Methods: We searched PubMed, Embase, MEDLINE, Cochrane Library, and clinicaltrials.gov from inception to October 4, 2018. Randomized controlled trials of brinzolamide as add-on to PGAs or β-blocker for glaucoma and OHT were included. Meta-analysis was conducted by RevMan 5.3 software.

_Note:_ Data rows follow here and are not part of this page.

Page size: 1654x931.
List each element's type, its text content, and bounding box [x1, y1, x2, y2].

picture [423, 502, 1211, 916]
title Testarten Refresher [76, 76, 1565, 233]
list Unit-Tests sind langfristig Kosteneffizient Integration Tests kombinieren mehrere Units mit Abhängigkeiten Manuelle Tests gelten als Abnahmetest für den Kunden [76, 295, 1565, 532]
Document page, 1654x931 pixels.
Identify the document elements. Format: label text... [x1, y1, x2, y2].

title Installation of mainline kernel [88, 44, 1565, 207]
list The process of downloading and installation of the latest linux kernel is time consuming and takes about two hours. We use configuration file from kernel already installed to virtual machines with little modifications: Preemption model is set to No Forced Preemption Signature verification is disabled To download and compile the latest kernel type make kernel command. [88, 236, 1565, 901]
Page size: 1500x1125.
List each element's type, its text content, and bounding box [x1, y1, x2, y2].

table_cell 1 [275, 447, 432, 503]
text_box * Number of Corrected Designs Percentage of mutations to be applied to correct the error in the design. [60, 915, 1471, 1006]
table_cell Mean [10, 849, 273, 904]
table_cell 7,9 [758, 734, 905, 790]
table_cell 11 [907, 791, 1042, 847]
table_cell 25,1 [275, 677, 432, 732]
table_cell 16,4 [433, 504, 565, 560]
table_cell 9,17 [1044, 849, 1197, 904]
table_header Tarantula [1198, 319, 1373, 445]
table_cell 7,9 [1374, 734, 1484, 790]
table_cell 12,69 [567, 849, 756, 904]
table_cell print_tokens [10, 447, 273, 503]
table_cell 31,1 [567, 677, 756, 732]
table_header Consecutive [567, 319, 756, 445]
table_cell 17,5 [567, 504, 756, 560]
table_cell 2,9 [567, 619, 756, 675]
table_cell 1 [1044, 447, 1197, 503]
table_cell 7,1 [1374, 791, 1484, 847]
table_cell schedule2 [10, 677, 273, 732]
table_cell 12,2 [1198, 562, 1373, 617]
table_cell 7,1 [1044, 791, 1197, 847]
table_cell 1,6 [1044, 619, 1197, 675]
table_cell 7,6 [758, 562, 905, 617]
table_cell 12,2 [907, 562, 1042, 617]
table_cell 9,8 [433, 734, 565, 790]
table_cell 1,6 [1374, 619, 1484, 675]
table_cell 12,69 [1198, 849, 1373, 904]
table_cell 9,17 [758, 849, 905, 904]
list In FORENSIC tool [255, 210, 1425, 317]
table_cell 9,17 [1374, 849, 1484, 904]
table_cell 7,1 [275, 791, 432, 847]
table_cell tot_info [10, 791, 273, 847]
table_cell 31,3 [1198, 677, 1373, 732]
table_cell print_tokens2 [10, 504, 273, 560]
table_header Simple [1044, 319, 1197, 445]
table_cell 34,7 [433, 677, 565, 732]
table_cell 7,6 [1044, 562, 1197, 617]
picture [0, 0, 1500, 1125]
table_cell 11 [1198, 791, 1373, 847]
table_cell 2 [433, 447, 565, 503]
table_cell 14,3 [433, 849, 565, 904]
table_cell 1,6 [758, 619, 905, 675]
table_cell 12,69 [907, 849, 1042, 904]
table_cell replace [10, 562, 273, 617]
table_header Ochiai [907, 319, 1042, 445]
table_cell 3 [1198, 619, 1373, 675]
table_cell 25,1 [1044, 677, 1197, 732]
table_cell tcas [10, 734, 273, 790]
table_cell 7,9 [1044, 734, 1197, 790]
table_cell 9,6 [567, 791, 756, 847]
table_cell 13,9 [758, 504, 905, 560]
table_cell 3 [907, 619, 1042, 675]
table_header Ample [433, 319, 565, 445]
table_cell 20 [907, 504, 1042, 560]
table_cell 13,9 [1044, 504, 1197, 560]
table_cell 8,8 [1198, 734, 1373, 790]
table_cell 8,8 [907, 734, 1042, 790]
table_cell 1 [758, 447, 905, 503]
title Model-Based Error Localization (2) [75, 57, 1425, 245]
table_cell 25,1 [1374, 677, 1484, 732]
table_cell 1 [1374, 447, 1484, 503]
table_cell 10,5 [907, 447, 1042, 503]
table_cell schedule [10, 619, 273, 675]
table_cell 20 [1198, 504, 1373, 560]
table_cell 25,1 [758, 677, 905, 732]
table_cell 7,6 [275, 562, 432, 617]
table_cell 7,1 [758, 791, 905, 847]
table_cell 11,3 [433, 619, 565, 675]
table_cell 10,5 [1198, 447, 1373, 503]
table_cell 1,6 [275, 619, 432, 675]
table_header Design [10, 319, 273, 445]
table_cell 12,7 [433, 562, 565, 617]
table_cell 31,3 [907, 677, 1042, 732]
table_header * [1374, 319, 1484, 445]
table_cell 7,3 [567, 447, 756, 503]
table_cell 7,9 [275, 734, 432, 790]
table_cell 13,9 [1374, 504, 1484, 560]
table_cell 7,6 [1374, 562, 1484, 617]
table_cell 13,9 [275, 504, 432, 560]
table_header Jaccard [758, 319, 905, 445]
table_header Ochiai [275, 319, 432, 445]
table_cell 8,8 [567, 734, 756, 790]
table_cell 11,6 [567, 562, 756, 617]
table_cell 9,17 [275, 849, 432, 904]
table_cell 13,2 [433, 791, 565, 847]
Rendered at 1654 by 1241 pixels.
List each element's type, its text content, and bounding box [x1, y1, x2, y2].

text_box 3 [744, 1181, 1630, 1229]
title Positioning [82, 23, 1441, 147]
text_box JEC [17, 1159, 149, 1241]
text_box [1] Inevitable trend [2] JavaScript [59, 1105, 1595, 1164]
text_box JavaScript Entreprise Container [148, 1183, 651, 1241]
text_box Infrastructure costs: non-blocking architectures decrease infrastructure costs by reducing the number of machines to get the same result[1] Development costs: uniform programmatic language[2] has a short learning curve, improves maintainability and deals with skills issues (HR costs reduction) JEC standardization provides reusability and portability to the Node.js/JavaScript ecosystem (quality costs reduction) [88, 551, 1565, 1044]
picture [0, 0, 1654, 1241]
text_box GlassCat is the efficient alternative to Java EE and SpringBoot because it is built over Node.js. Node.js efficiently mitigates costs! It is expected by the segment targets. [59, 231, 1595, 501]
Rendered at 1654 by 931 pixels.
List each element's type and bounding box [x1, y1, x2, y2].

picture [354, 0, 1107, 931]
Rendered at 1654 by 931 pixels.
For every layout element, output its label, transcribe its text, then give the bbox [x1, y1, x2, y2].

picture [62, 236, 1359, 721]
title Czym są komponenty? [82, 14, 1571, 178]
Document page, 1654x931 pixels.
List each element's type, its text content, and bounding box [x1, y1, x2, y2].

Results: A total of 26 trials including 5,583 patients were analyzed. Brinzolamide produced absolute reductions of IOP as an adjunctive therapy for patients with glaucoma or OHT. Brinzolamide and timolol were not significantly different in lowering IOP as add-on to PGAs (9 am: P = 0.07; 12 am: P = 0.66; 4 pm: P = 0.66). Likewise, brinzolamide was as effective as dorzolamide in depressing IOP (9 am: P = 0.59; 12 am: P = 0.94; 4 pm: P = 0.95). For the mean diurnal IOP at the end of treatment duration, there were no statistical differences in above comparisons (P > 0.05). Compared with brimonidine (b.i.d.), there was a significant reduction of IOP in brinzolamide (b.i.d.) at 9 am (P < 0.0001); however, the difference was cloudy in thrice daily subgroup (P = 0.44); at 12 am, brinzolamide (b.i.d.) was similar to brimonidine (b.i.d.) in IOP-lowering effect (P = 0.23), whereas brimonidine (t.i.d.) led to a greater effect than brinzolamide (t.i.d.) (P = 0.02). At 4 pm, brinzolamide (b.i.d.) was superior IOP-lowering effect compared with brimonidine (b.i.d.) (P = 0.0003); conversely, the effect in brinzolamide (t.i.d.) was lower than brimonidine (t.i.d.) (P < 0.0001). For the mean diurnal IOP, brinzolamide was lower in twice daily subgroup (P < 0.00001); brimonidine was lower in thrice daily subgroup (P < 0.00001). With regard to the safety, brinzolamide and dorzolamide had a higher incidence of taste abnormality; moreover, brinzolamide resulted in more frequent blurred vision; dorzolamide resulted in more frequent ocular discomfort and eye pain. Timolol resulted in more frequent blurred vision and less conjunctival hyperemia. Brimonidine resulted in more frequent ocular hyperemia. As to other adverse events (AEs) (conjunctivitis, eye pruritus, foreign body sensation in eyes, and treatment-related AEs), brinzolamide was similar to other three active comparators.

Conclusions: Brinzolamide, as add-on to PGAs or β-blocker, significantly decreased IOP of patients with refractory glaucoma or OHT and the AEs were tolerable.